Polizeiliche Erfolge – politisches Alarmsignal
So richtig und notwendig die Einrichtung der BAO Zeil ist, so alarmierend ist das Gesamtbild, das sie offenlegt. Denn dass eine der zentralen Einkaufsstraßen Deutschlands nur noch mit massiver, dauerhafter Polizeipräsenz beherrschbar erscheint, ist kein Zeichen von Stärke – sondern von politischem Versagen über Jahre hinweg.
Die Polizei kann Symptome eindämmen, Räume stabilisieren und kurzfristig Sicherheit herstellen.
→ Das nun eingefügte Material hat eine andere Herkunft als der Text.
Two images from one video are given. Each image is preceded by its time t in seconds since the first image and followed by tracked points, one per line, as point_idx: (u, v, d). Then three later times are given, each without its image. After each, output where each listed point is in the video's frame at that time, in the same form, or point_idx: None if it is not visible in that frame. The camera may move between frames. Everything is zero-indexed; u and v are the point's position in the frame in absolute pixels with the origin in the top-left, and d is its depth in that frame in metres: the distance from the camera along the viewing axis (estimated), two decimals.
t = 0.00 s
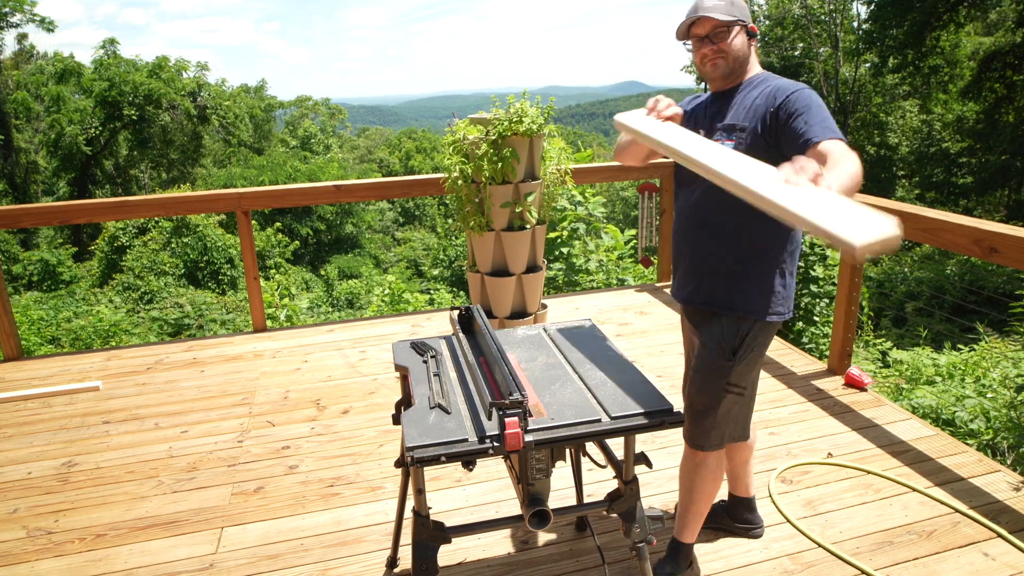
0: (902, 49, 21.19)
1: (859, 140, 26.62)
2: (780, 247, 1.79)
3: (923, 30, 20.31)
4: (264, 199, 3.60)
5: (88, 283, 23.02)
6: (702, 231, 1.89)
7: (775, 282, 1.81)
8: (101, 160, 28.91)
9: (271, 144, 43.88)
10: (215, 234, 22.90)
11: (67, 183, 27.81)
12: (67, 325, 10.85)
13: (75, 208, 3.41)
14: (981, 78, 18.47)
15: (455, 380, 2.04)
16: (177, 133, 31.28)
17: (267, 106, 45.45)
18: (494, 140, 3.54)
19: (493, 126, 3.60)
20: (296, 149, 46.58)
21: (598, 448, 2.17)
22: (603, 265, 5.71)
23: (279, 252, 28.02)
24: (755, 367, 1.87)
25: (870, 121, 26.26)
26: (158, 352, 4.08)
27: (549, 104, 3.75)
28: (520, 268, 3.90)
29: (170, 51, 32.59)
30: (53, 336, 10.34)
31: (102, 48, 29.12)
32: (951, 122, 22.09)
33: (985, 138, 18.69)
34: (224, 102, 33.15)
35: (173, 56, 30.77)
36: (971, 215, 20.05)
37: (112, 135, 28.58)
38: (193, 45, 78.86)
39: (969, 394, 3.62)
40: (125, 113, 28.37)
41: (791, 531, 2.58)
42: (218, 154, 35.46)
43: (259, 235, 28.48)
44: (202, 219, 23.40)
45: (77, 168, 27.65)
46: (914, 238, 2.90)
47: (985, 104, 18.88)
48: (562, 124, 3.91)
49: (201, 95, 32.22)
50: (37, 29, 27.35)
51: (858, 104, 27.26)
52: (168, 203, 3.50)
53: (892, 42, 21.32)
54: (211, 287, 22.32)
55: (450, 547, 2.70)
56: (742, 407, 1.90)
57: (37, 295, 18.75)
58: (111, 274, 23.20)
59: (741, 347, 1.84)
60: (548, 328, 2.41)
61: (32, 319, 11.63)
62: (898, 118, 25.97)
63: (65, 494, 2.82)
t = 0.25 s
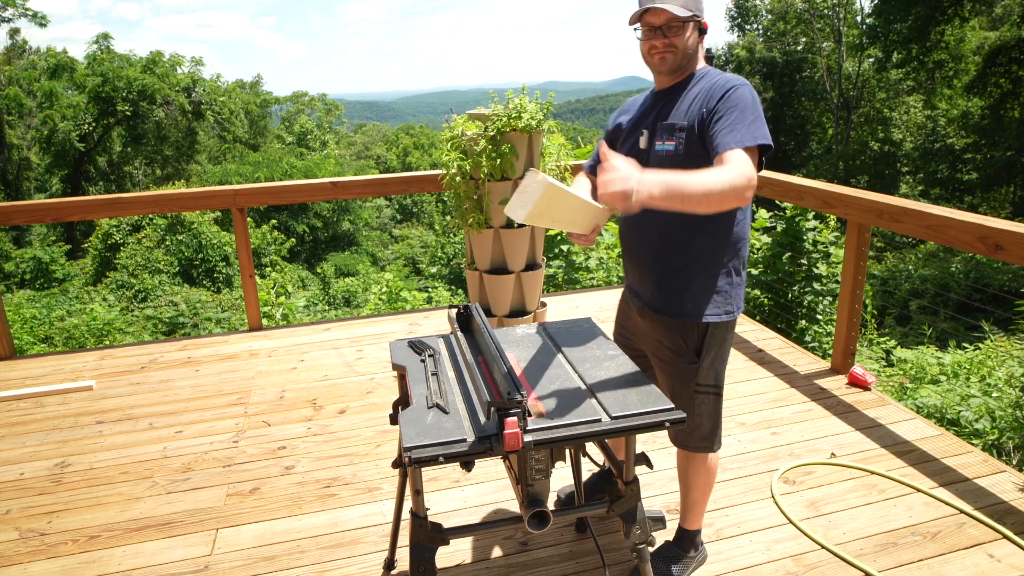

Sie kann jedoch nicht die strukturellen Ursachen lösen, die zu dieser Entwicklung geführt haben: verfehlte Integrationspolitik, mangelnde Durchsetzung bestehender Regeln, eine Überforderung kommunaler Ordnungsstrukturen und ein politischer Reflex, Probleme zu lange zu relativieren oder zu tabuisieren. Wenn Innenstädte erst durch Null-Toleranz-Strategien „zurückerobert“ werden müssen, dann ist zuvor etwas Grundlegendes aus dem Ruder gelaufen.
Sicherheit braucht mehr als Einsätze
Die BAO Zeil zeigt, was professionelle Polizeiarbeit leisten kann – und wie wichtig sie für den Rechtsstaat ist. Gleichzeitig macht sie deutlich, dass Sicherheit nicht allein durch Einsatzkonzepte entsteht. Ohne eine konsequente politische Flankierung, die Prävention, Integration, Stadtentwicklung und Durchsetzung von Recht zusammen denkt, bleibt die Polizei in einer Dauer-Feuerwehrrolle gefangen.
Dass Innenminister und Polizeiführung den Einsatzkräften Rückendeckung geben, ist richtig und notwendig. Ebenso notwendig ist jedoch die ehrliche politische Debatte darüber, warum es überhaupt so weit kommen musste. Die Zeil darf kein rechtsfreier Raum sein – dieser Satz ist unstrittig. Beunruhigend ist jedoch, dass er heute überhaupt ausgesprochen werden muss.
Die BAO Zeil ist damit zweierlei zugleich: ein wichtiges Instrument zur Wiederherstellung von Sicherheit – und ein Mahnmal dafür, dass staatliche Ordnung nicht erst dann verteidigt werden darf, wenn sie sichtbar zu bröckeln beginnt.